Sri Aurobindo
Letters of Sri Aurobindo
1. The Mother: Individual, Universal, Transcendent
Fragment ID: 18954
For the rest, it is not a fact that the Mother is retiring more and more or that she has any intention of going inside entirely like me. Your remarks about the privileged few are incomprehensible to me; we are not confiding in a few at the expense of others or telling them what is happening while keeping silent to you. I have, I think, written more to you than to anybody else about these matters and the Mother has not been confiding to anybody anything in that field which has been held back from you. This – about the privileged few – is an old complaint of yours and it has no foundation. If anybody claims to have the special confidence of the Mother, he is making an egoistic claim which is not justifiable. Your real point seems to be about the Mother’s not taking up the soup and its accompaniments again. I have told you already why she was compelled by the experience of her illness to stand back from the old routine – which had become for most of the sadhaks a sort of semi-ecclesiastical routine and nothing more. It was because of the mistaken attitude of the sadhaks which had brought about an atmosphere full of movements contrary to the Yoga and likely to lead to disaster – as it had already begun to do. To resume the soup on the old footing would be to bring back the old conditions and end in a repetition of the same round of wrong movements and the same results. The Mother has been slowly and carefully taking steps to renew on another footing her control of things after her illness, but she can take no step which will allow the old dark movements to return – movements of some of which I think you yourself were beginning to take notice. The next step is for the sadhaks themselves to take; they must make it possible (by their change of attitude, by their resolution to rise on the lower vital and physical plane into the true consciousness) for a union with the Mother on that plane in the right way and with the right result to become possible. More I cannot say just now; but I fully intend to be more explicit hereafter – so far as I can without special reference to individuals; for these are things personal to people’s Yoga that can often be spoken of only to themselves and not to others.

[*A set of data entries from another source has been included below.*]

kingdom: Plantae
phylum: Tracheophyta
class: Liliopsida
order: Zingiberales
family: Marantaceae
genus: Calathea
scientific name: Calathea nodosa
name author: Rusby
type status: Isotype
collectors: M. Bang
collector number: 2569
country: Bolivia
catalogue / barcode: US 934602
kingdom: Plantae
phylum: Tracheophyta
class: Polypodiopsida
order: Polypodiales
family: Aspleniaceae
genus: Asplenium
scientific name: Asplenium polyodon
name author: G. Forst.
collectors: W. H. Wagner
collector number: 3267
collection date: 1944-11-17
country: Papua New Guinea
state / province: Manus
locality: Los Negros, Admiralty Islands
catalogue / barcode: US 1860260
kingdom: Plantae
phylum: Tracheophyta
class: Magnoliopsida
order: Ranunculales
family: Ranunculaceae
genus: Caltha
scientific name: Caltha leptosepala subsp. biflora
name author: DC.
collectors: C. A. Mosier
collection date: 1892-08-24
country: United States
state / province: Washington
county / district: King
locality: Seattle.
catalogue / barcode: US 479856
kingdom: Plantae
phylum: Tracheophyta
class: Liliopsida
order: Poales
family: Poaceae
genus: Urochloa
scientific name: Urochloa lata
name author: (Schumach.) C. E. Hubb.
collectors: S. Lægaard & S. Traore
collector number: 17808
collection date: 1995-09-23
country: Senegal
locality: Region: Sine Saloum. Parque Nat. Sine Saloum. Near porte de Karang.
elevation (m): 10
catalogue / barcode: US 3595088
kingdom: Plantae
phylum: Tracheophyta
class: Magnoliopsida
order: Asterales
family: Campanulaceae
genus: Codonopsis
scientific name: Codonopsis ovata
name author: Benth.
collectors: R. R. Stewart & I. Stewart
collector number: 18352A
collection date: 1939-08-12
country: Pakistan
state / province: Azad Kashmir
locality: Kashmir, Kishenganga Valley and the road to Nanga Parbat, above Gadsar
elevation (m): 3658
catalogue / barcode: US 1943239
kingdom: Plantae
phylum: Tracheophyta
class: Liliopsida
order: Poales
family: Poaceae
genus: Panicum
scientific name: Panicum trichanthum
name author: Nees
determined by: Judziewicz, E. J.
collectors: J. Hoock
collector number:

As for your other questions I shall consider them in another letter; it is too late tonight. It is already 3.30 a.m. I will only say that what happens is for the “best” in this sense only that the end will be a divine victory in spite of all difficulties – that has been and always will be my seeing, my faith and my assurance – if you are willing to accept it from me. But that does not mean that your sadness and depression are necessary to the movement! The sooner they disappear never to recur again, the more joyously the Mother and I will advance on the steep road to the summits, and the easier it will be for you to realise what you want, the complete Bhakti and Ananda.